Na véspera do segundo turno das eleições presidenciais de 2022, Zambelli foi filmada perseguindo um homem pelas ruas do bairro Jardins, na capital paulista, empunhando uma pistola após uma discussão
Na véspera do segundo turno das eleições presidenciais de 2022, Zambelli foi filmada perseguindo um homem pelas ruas do bairro Jardins, na capital paulista, empunhando uma pistola após uma discussão
Foto: Reprodução/Redes sociais / Perfil Brasil

A base deste processo específico remete ao cenário conturbado da véspera do segundo turno das eleições presidenciais de 2022. Naquela ocasião, Zambelli foi filmada perseguindo um homem pelas ruas do bairro Jardins, na capital paulista, empunhando uma pistola após uma discussão motivada por divergências políticas.
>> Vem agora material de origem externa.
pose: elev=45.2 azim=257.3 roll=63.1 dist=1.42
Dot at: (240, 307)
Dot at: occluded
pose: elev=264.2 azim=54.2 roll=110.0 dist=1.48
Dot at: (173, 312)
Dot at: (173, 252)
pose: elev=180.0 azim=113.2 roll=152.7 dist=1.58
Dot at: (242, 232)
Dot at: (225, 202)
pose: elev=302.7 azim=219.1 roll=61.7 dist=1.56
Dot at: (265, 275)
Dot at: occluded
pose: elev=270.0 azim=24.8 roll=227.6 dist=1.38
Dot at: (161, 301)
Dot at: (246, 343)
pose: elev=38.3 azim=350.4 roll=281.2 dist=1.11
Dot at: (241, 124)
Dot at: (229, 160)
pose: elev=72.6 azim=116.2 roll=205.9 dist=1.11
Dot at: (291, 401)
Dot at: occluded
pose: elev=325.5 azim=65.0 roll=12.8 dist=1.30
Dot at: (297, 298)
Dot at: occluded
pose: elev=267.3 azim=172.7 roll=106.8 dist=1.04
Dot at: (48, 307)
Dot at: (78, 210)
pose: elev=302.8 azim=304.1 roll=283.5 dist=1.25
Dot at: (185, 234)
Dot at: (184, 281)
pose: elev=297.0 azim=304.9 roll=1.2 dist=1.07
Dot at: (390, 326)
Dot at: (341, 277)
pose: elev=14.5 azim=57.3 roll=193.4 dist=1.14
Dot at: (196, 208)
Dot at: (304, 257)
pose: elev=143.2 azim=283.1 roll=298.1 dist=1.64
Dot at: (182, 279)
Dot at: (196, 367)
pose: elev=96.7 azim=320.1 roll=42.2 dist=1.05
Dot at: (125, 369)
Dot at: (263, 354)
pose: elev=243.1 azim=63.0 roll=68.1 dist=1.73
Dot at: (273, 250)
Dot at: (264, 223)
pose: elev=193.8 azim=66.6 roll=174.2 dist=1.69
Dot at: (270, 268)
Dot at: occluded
As imagens ganharam repercussão internacional e fundamentaram a denúncia no Supremo Tribunal Federal, que resultou em uma pena de 5 anos e 3 meses de reclusão para a ex-deputada.

Defesa contesta separação dos processos no tribunal italiano

O advogado italiano de Carla Zambelli, Pieremílio Sammarco, expressou descontentamento com o rumo das audiências em solo europeu. Ele afirmou categoricamente ter recebido a sentença com surpresa, uma vez que, segundo ele, "o tribunal sempre falou em um julgamento único" para os delitos imputados à sua cliente. Sammarco ressaltou que a corte não detalhou o momento exato em que os casos foram desmembrados para análise individualizada. Diante do novo cenário, o defensor garantiu que "vai recorrer imediatamente dessa decisão ao Supremo Tribunal de Cassação", buscando anular o envio da política ao território brasileiro.

É importante ressaltar que Zambelli já possui uma decisão anterior favorável à sua extradição. Aquele processo trata da invasão dos sistemas do Conselho Nacional de Justiça, onde ela teria contado com o auxílio do hacker Walter Delgatti Neto. Naquela oportunidade, as investigações apontaram a inserção de documentos falsificados, incluindo um falso mandado de prisão contra o ministro Alexandre de Moraes. A defesa já havia apresentado um recurso contra essa primeira decisão em 10 de abril, o qual ainda aguarda análise técnica definitiva.

Acordo diplomático entre as nações reforça o pedido de entrega

A situação jurídica de Zambelli é complexa devido à sua cidadania italiana. Ela deixou o Brasil em maio do ano passado, realizando um trajeto que incluiu passagens pela Argentina e pelos Estados Unidos antes de se estabelecer na Europa. Atualmente, ela permanece custodiada em um presídio nos arredores de Roma, pois as autoridades italianas consideram que há um risco real de fuga caso ela responda ao processo em liberdade. O STF, por meio do ministro Alexandre de Moraes, formalizou as solicitações de extradição por considerá-la foragida da justiça brasileira.

A fundamentação para a entrega da ex-deputada reside no tratado recíproco assinado entre os dois países em 1993. O texto do acordo estabelece que as nações são obrigadas a colaborar mutuamente na entrega de indivíduos procurados para julgamento ou cumprimento de penas. Após o esgotamento de todos os recursos judiciais possíveis, a palavra final sobre o destino de Zambelli caberá exclusivamente ao Ministério da Justiça da Itália. A política teve seu mandato cassado pelo Supremo brasileiro em dezembro, entregando sua carta de renúncia pouco tempo depois, antes de se tornar o centro desta disputa judicial transatlântica.